Extrait:
****

COUR D'APPEL DE MONTPELLIER

4e chambre civile

ARRET DU 25 AVRIL 2024

Numéro d'inscription au répertoire général :

N° RG 22/06547 - N° Portalis DBVK-V-B7G-PVED

Décision déférée à la Cour :

Jugement du 01 décembre 2022

Tribunal judiciaire de BEZIERS - N° RG 22/01858

APPELANTS :

Monsieur [W] [D]

né le 18 Novembre 1958 à [Localité 15]

de nationalité Française

[Adresse 2]

[Localité 12]

Représenté par Me Nicolas RENAULT substituant Me Yannick CAMBON de la SELARL ELEOM BEZIERS-SETE, avocats au barreau de BEZIERS, avocat postulant et plaidant

Monsieur [F] [D]

né le 12 Février 1956 à [Localité 15]

de nationalité Française

[Adresse 3]

[Localité 11]

Représenté par Me Nicolas RENAULT substituant Me Yannick CAMBON de la SELARL ELEOM BEZIERS-SETE, avocats au barreau de BEZIERS, avocat postulant et plaidant

Madame [Z] [D]

née le 17 Juin 1960 à [Localité 15]

de nationalité Française

[Adresse 5]

[Localité 6]

Représentée par Me Nicolas RENAULT substituant Me Yannick CAMBON de la SELARL ELEOM BEZIERS-SETE, avocats au barreau de BEZIERS, avocat postulant et plaidant

Monsieur [B] [D]

né le 06 Novembre 1961 à [Localité 15]

de nationalité Française

[Adresse 4]

[Localité 10]

Représenté par Me Nicolas RENAULT substituant Me Yannick CAMBON de la SELARL ELEOM BEZIERS-SETE, avocats au barreau de BEZIERS, avocat postulant et plaidant

Monsieur [J] [D]

né le 06 Avril 1963 à [Localité 15]

de nationalité Française

[Adresse 8]

[Localité 7]

Représenté par Me Nicolas RENAULT substituant Me Yannick CAMBON de la SELARL ELEOM BEZIERS-SETE, avocats au barreau de BEZIERS, avocat postulant et plaidant

INTIMES :

Monsieur [N] [V]

né le 29 Avril 1972 à [Localité 14] ([Localité 14]) ([Localité 14])

de nationalité Française

[Adresse 1]

[Localité 9]

Représenté par Me Lisa MONSARRAT substituant Me Anne-Chloé MERCEY de la SCP PIJOT POMPIER MERCEY, avocats au barreau de BEZIERS, avocat postulant et plaidant

Madame [T] [S] épouse [V]

née le 11 Décembre 1974 à [Localité 13]

de nationalité Française

[Adresse 1]

[Localité 9]

Représentée par Me Lisa MONSARRAT substituant Me Anne-Chloé MERCEY de la SCP PIJOT POMPIER MERCEY, avocats au barreau de BEZIERS, avocat postulant et plaidant

COMPOSITION DE LA COUR :

En application de l'article 907 du code de procédure civile, l'affaire a été débattue le 20 février 2024, en audience publique, le magistrat rapporteur ayant fait le rapport prescrit par l'article 804 du même code, devant la cour composée de :

M. Philippe SOUBEYRAN, Président de chambre

M. Philippe BRUEY, Conseiller

Mme Marie-José FRANCO, Conseillère

qui en ont délibéré.

****

Données fournies:
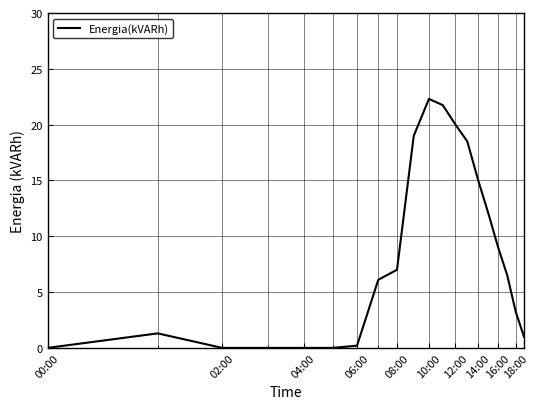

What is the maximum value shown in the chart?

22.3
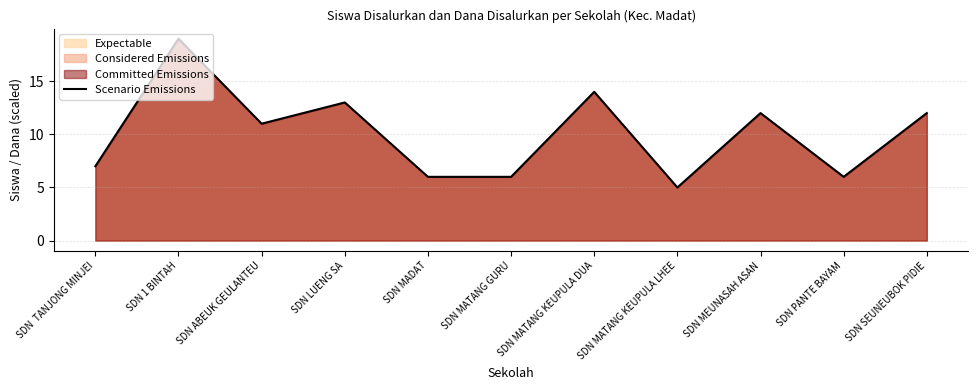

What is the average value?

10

****

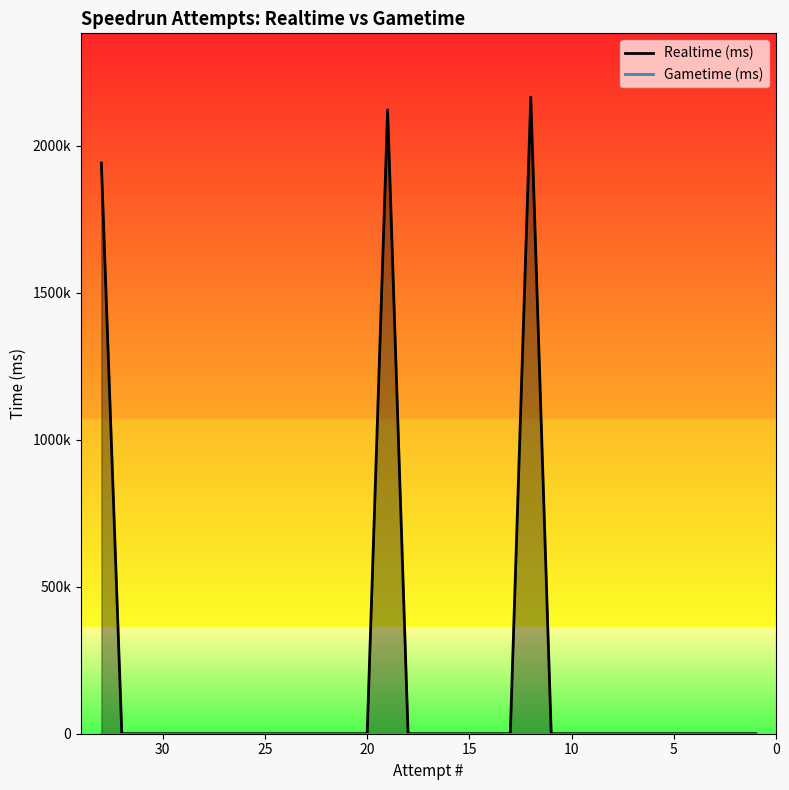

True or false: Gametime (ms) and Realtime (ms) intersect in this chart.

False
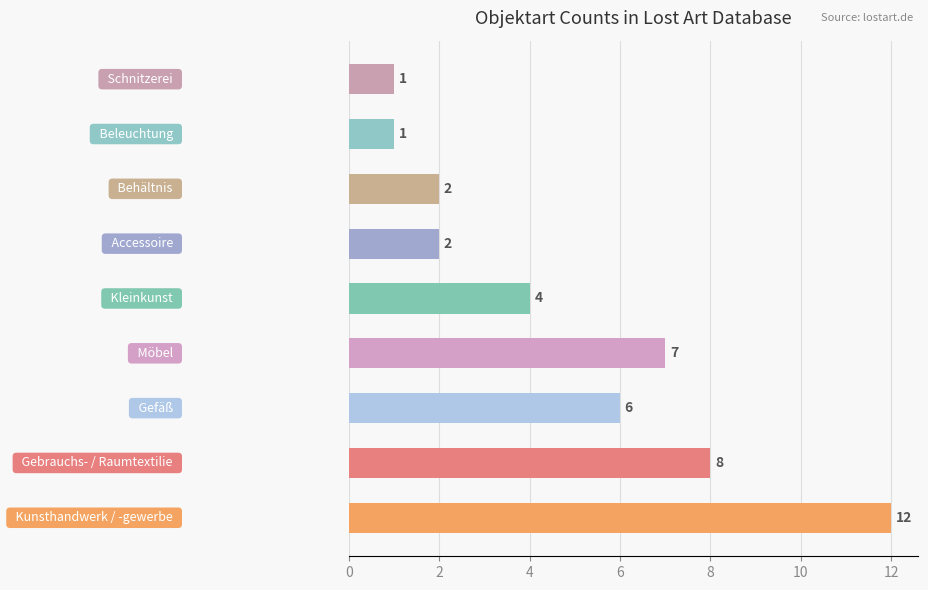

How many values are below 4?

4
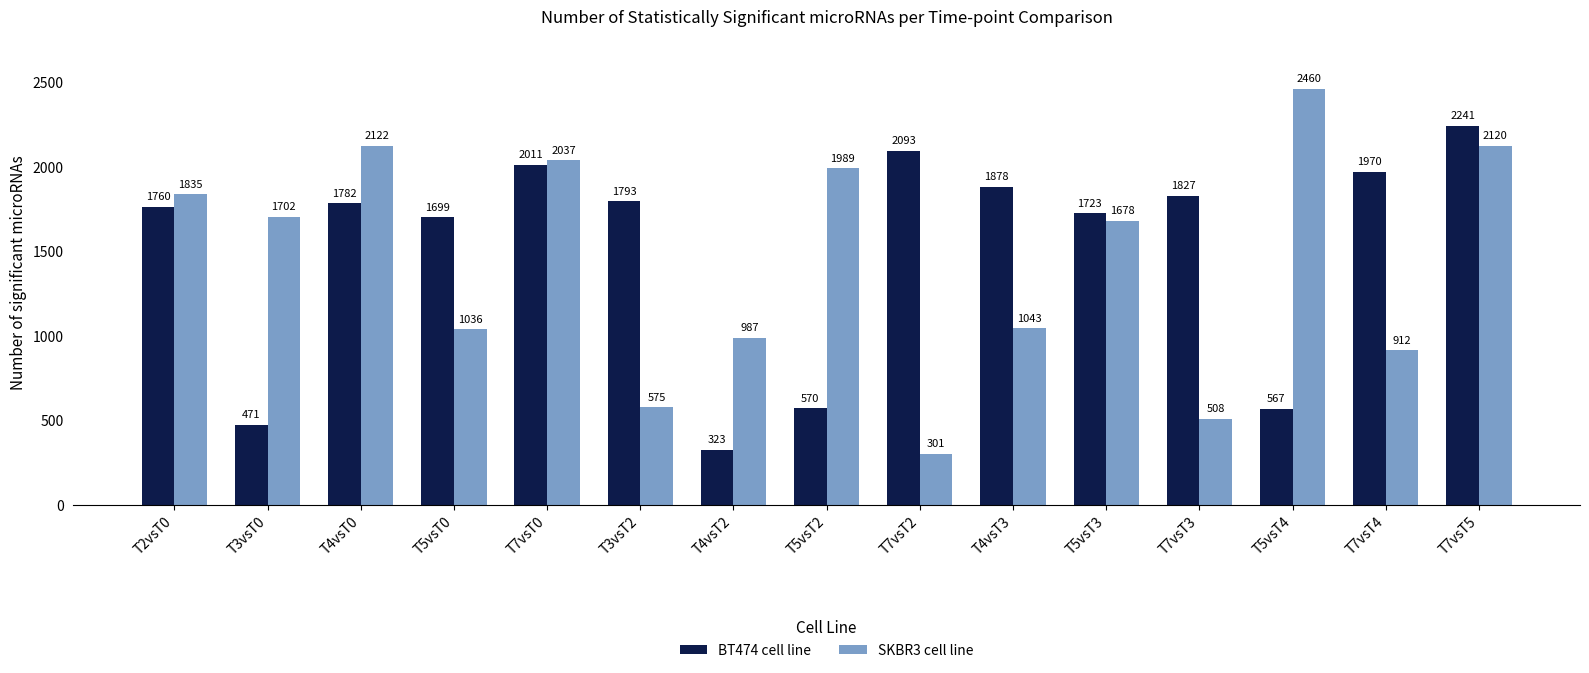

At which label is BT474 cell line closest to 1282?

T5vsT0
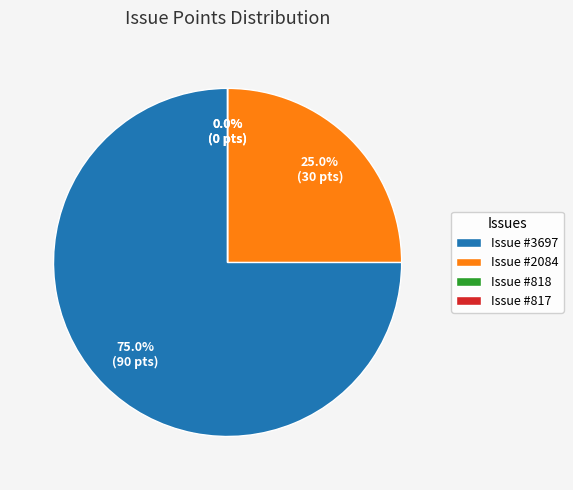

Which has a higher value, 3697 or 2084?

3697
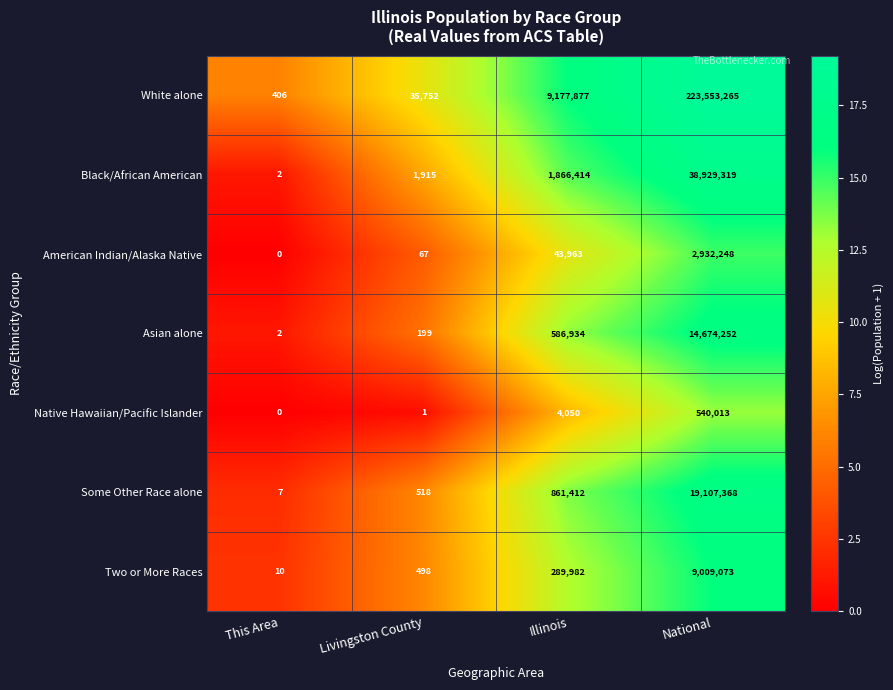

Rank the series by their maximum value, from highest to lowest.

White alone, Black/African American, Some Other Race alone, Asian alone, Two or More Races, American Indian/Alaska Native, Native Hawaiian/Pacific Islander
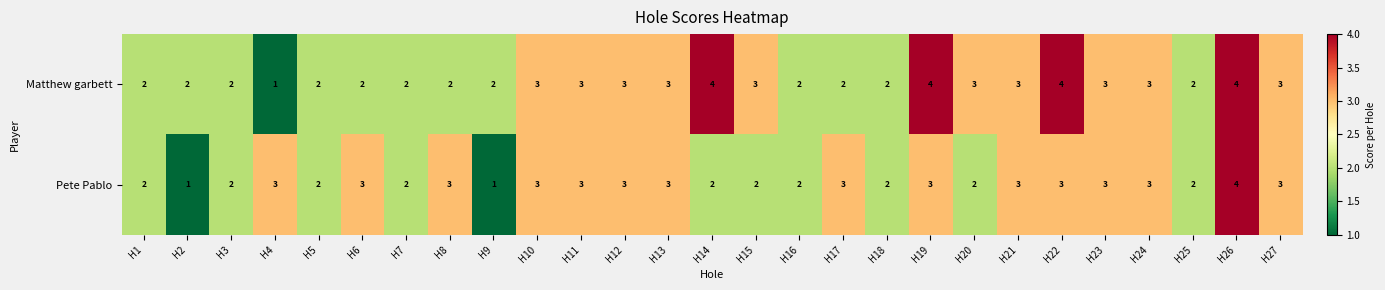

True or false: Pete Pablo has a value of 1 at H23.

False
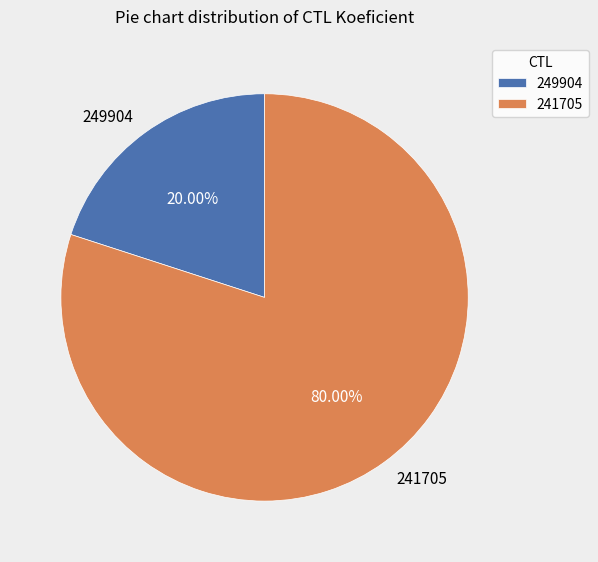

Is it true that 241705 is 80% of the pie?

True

****

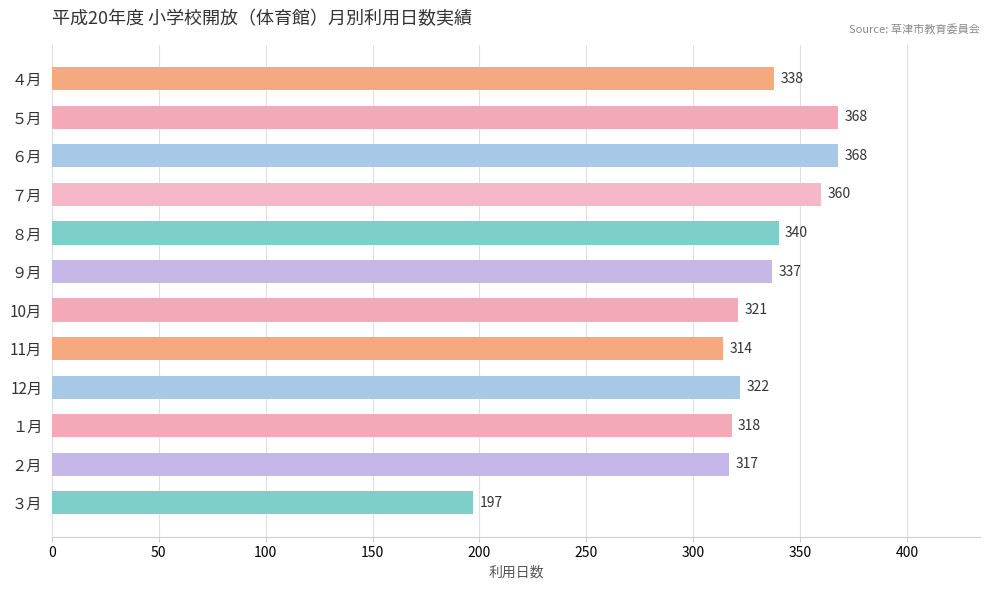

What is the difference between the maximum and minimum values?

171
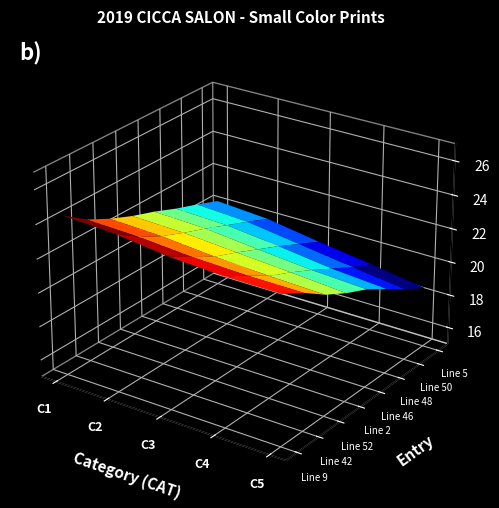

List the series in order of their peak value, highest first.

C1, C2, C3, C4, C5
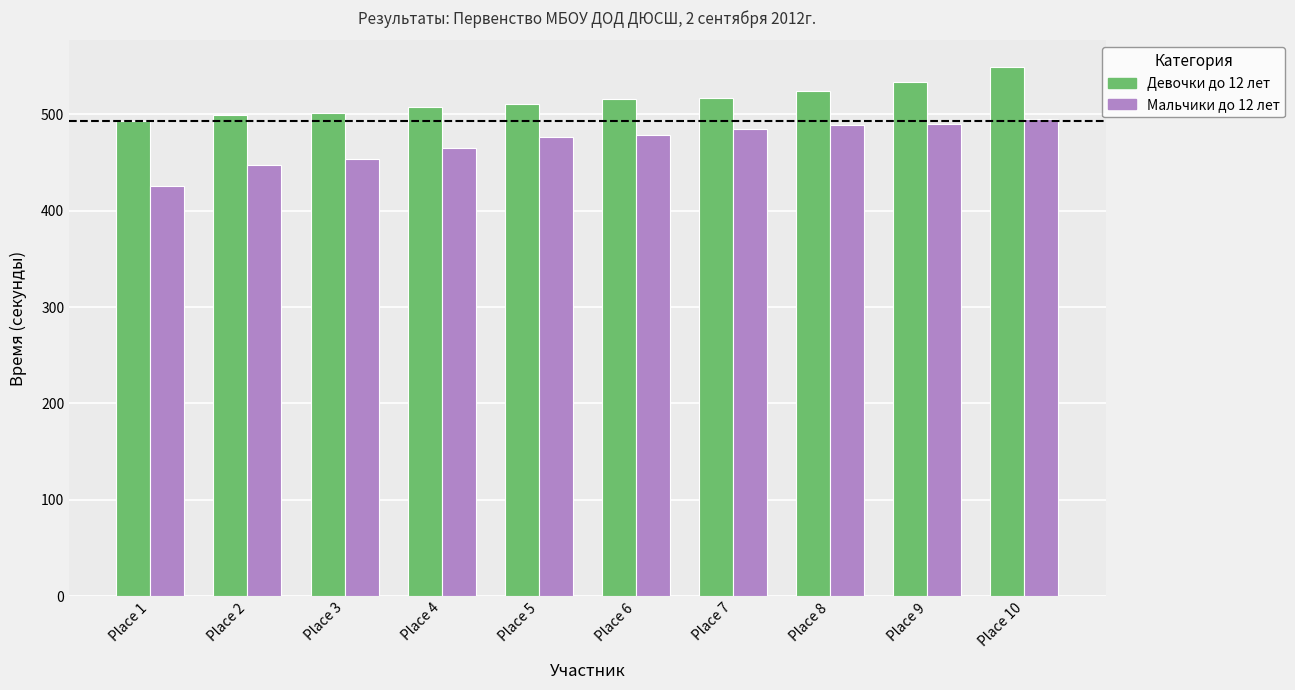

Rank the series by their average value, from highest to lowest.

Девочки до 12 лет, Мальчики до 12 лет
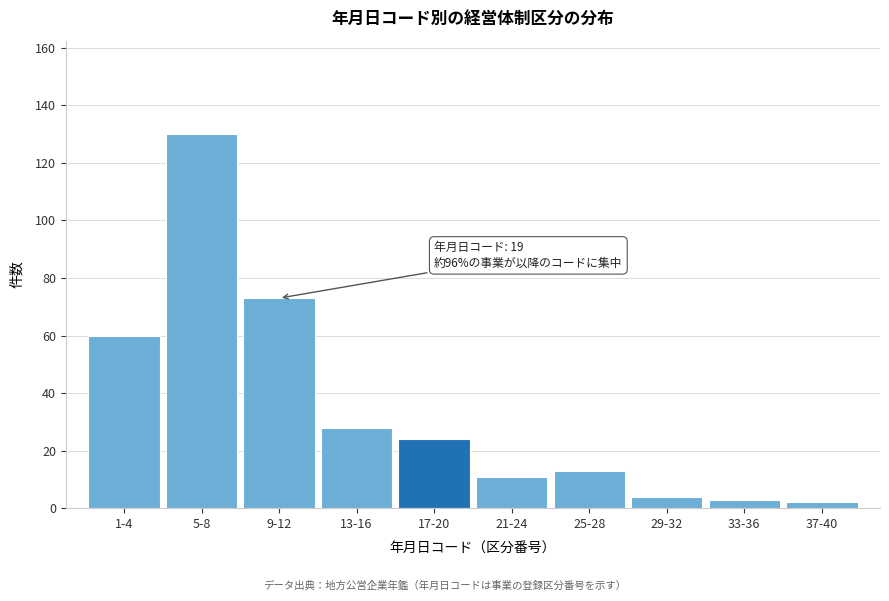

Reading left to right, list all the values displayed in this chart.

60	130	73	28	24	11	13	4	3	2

****

Tâches à réaliser:
**1.** D'après l'extrait, à quelle date l'affaire a-t-elle été débattue en audience publique ?
**2.** Énumérez tous les magistrats qui composent la cour selon l'extrait, avec leur fonction.

Solutions proposées:
**1.** Le 20 février 2024.

**2.**
- M. Philippe SOUBEYRAN, Président de chambre
- M. Philippe BRUEY, Conseiller
- Mme Marie-José FRANCO, Conseillère